Moment around a point in a frame

Question

Note: Both diagrams are 2d(they might look 3d because I drew them manually.) I have a prismatic frame that looks like this:
I made a section on the half of the first pillar(the red line represents the section), to study the internal forces in it(Normal force, shear force and moment.) Here is a free body diagram at this section:

A is a fixed support so I calculated its reactions as follows:

• $X_A= 100 KN$
• $Y_A= 200 KN$
• $M_A= 300 KN$

Note: $AB=3m$
I have also calculated the normal and the shear force at B, but I have a problem calculating the moment at B and here is why:
now let's apply the equilibrium equation of the moments at B, as:

$$\Sigma M_B=0$$

As you see there are the following moments:

• $X_A\times 3$
• $M_B$
• and at last $M_A$

I have done it like this:
$$ 3X_A + M_B - M_A = 0 $$ I just need to know what to do with $M_A$ should I multiply it with the distance $AB$ or just leave it.(I tried both cases and I think both are wrong). now can somebody till me what to do with the $M_A$?

Edit:

I guess the diagrams are somehow misleading,(I am not good at drawing!).
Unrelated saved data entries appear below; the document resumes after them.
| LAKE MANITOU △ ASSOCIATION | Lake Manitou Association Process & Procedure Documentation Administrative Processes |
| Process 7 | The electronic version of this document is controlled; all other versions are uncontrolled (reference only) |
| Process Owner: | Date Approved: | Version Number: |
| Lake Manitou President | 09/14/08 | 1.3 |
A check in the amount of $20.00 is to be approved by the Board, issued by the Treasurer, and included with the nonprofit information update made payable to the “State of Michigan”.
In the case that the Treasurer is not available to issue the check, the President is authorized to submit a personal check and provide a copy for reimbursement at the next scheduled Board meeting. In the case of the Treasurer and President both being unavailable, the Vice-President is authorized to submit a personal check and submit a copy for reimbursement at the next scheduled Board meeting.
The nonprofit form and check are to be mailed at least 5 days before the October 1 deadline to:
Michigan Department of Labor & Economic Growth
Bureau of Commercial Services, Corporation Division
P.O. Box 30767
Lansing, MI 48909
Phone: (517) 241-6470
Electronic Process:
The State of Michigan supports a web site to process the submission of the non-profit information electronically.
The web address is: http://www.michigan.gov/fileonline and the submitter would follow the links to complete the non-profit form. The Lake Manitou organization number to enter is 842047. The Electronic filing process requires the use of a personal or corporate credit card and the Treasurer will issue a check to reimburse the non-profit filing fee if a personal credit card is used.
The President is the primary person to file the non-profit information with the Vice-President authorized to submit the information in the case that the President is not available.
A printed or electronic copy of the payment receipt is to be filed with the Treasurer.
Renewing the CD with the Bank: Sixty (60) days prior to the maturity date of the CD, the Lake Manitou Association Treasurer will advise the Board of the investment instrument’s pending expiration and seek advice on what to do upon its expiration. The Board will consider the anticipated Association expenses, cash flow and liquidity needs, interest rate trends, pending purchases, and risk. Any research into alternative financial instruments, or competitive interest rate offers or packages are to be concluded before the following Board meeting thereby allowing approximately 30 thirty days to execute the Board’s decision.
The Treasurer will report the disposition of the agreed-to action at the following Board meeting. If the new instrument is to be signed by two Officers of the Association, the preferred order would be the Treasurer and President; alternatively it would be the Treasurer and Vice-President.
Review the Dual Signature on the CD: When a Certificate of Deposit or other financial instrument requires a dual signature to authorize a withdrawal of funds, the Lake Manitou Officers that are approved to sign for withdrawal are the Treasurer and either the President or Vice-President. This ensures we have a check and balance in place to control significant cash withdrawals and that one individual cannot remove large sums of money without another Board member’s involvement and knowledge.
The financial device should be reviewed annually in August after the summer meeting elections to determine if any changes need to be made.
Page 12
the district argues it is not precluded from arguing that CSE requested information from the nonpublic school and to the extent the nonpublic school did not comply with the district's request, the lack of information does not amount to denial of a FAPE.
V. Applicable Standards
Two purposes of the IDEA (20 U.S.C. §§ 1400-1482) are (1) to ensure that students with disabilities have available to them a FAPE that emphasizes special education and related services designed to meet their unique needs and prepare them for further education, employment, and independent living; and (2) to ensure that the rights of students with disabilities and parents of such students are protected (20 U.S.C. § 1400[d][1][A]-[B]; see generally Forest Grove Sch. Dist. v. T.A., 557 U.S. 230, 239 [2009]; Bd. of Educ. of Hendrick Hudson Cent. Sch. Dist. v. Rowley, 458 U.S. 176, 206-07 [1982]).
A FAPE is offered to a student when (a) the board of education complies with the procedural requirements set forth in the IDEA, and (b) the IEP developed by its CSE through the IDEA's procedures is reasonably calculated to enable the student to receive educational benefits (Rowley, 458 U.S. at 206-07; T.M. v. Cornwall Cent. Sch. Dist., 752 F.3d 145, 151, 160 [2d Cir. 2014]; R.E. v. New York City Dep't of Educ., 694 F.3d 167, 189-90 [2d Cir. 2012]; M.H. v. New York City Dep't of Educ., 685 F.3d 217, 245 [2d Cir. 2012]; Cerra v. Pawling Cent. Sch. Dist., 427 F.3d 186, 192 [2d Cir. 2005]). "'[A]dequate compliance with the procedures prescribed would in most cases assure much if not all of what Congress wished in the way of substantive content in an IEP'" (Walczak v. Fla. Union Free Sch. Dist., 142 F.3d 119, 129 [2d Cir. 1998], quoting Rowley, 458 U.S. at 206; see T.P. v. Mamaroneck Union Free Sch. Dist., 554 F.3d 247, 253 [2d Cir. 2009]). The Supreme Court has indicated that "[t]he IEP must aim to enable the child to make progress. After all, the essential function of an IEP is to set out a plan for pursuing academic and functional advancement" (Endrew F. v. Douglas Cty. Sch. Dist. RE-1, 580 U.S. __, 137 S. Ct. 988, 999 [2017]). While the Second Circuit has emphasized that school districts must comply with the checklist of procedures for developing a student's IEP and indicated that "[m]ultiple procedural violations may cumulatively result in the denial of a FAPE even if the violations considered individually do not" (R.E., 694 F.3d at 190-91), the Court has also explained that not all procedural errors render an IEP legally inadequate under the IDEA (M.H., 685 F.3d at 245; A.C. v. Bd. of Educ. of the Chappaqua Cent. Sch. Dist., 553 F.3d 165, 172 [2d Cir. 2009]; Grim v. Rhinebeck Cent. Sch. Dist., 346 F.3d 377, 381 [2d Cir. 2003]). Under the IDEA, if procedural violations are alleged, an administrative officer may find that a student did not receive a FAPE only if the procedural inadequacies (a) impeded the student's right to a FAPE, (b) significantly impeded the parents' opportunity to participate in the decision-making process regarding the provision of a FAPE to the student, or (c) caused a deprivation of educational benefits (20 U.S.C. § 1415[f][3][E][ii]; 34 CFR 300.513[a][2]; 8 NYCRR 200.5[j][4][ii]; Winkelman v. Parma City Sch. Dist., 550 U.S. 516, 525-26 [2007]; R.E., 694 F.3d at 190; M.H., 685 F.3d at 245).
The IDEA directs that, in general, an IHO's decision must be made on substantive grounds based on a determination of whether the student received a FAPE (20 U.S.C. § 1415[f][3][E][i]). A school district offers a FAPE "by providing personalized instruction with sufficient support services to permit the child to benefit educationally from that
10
The axis of moment B is the straight line perpendicular to the plane and passing through B and the same for A. Now please look at the first picture: imagine there is a force just above the red section, this force is causing the bending moment in B and the reaction moment in A. I want to calculate the internal moment B, and that's why I need the sum of moments at B.

Answer 1

Edit with respect to correction/edit in question : First of all lets assume that $M_A$ is caused by force $F$ applied at distance $x$ from A, and distance from A to B is $L$.

To calculate $M_a$
$xF = M_A$
$M_a = \sqrt[2]{x^2 + L^2} F \sin\theta$
$M_a = \sqrt[2]{x^2 + L^2} F x / \sqrt[2]{x^2 + L^2}$
$M_a = M_A $
$M_a$ is moment of the force which provides moment $M_A$ about point A, about point B.

Rest of your equations look correct !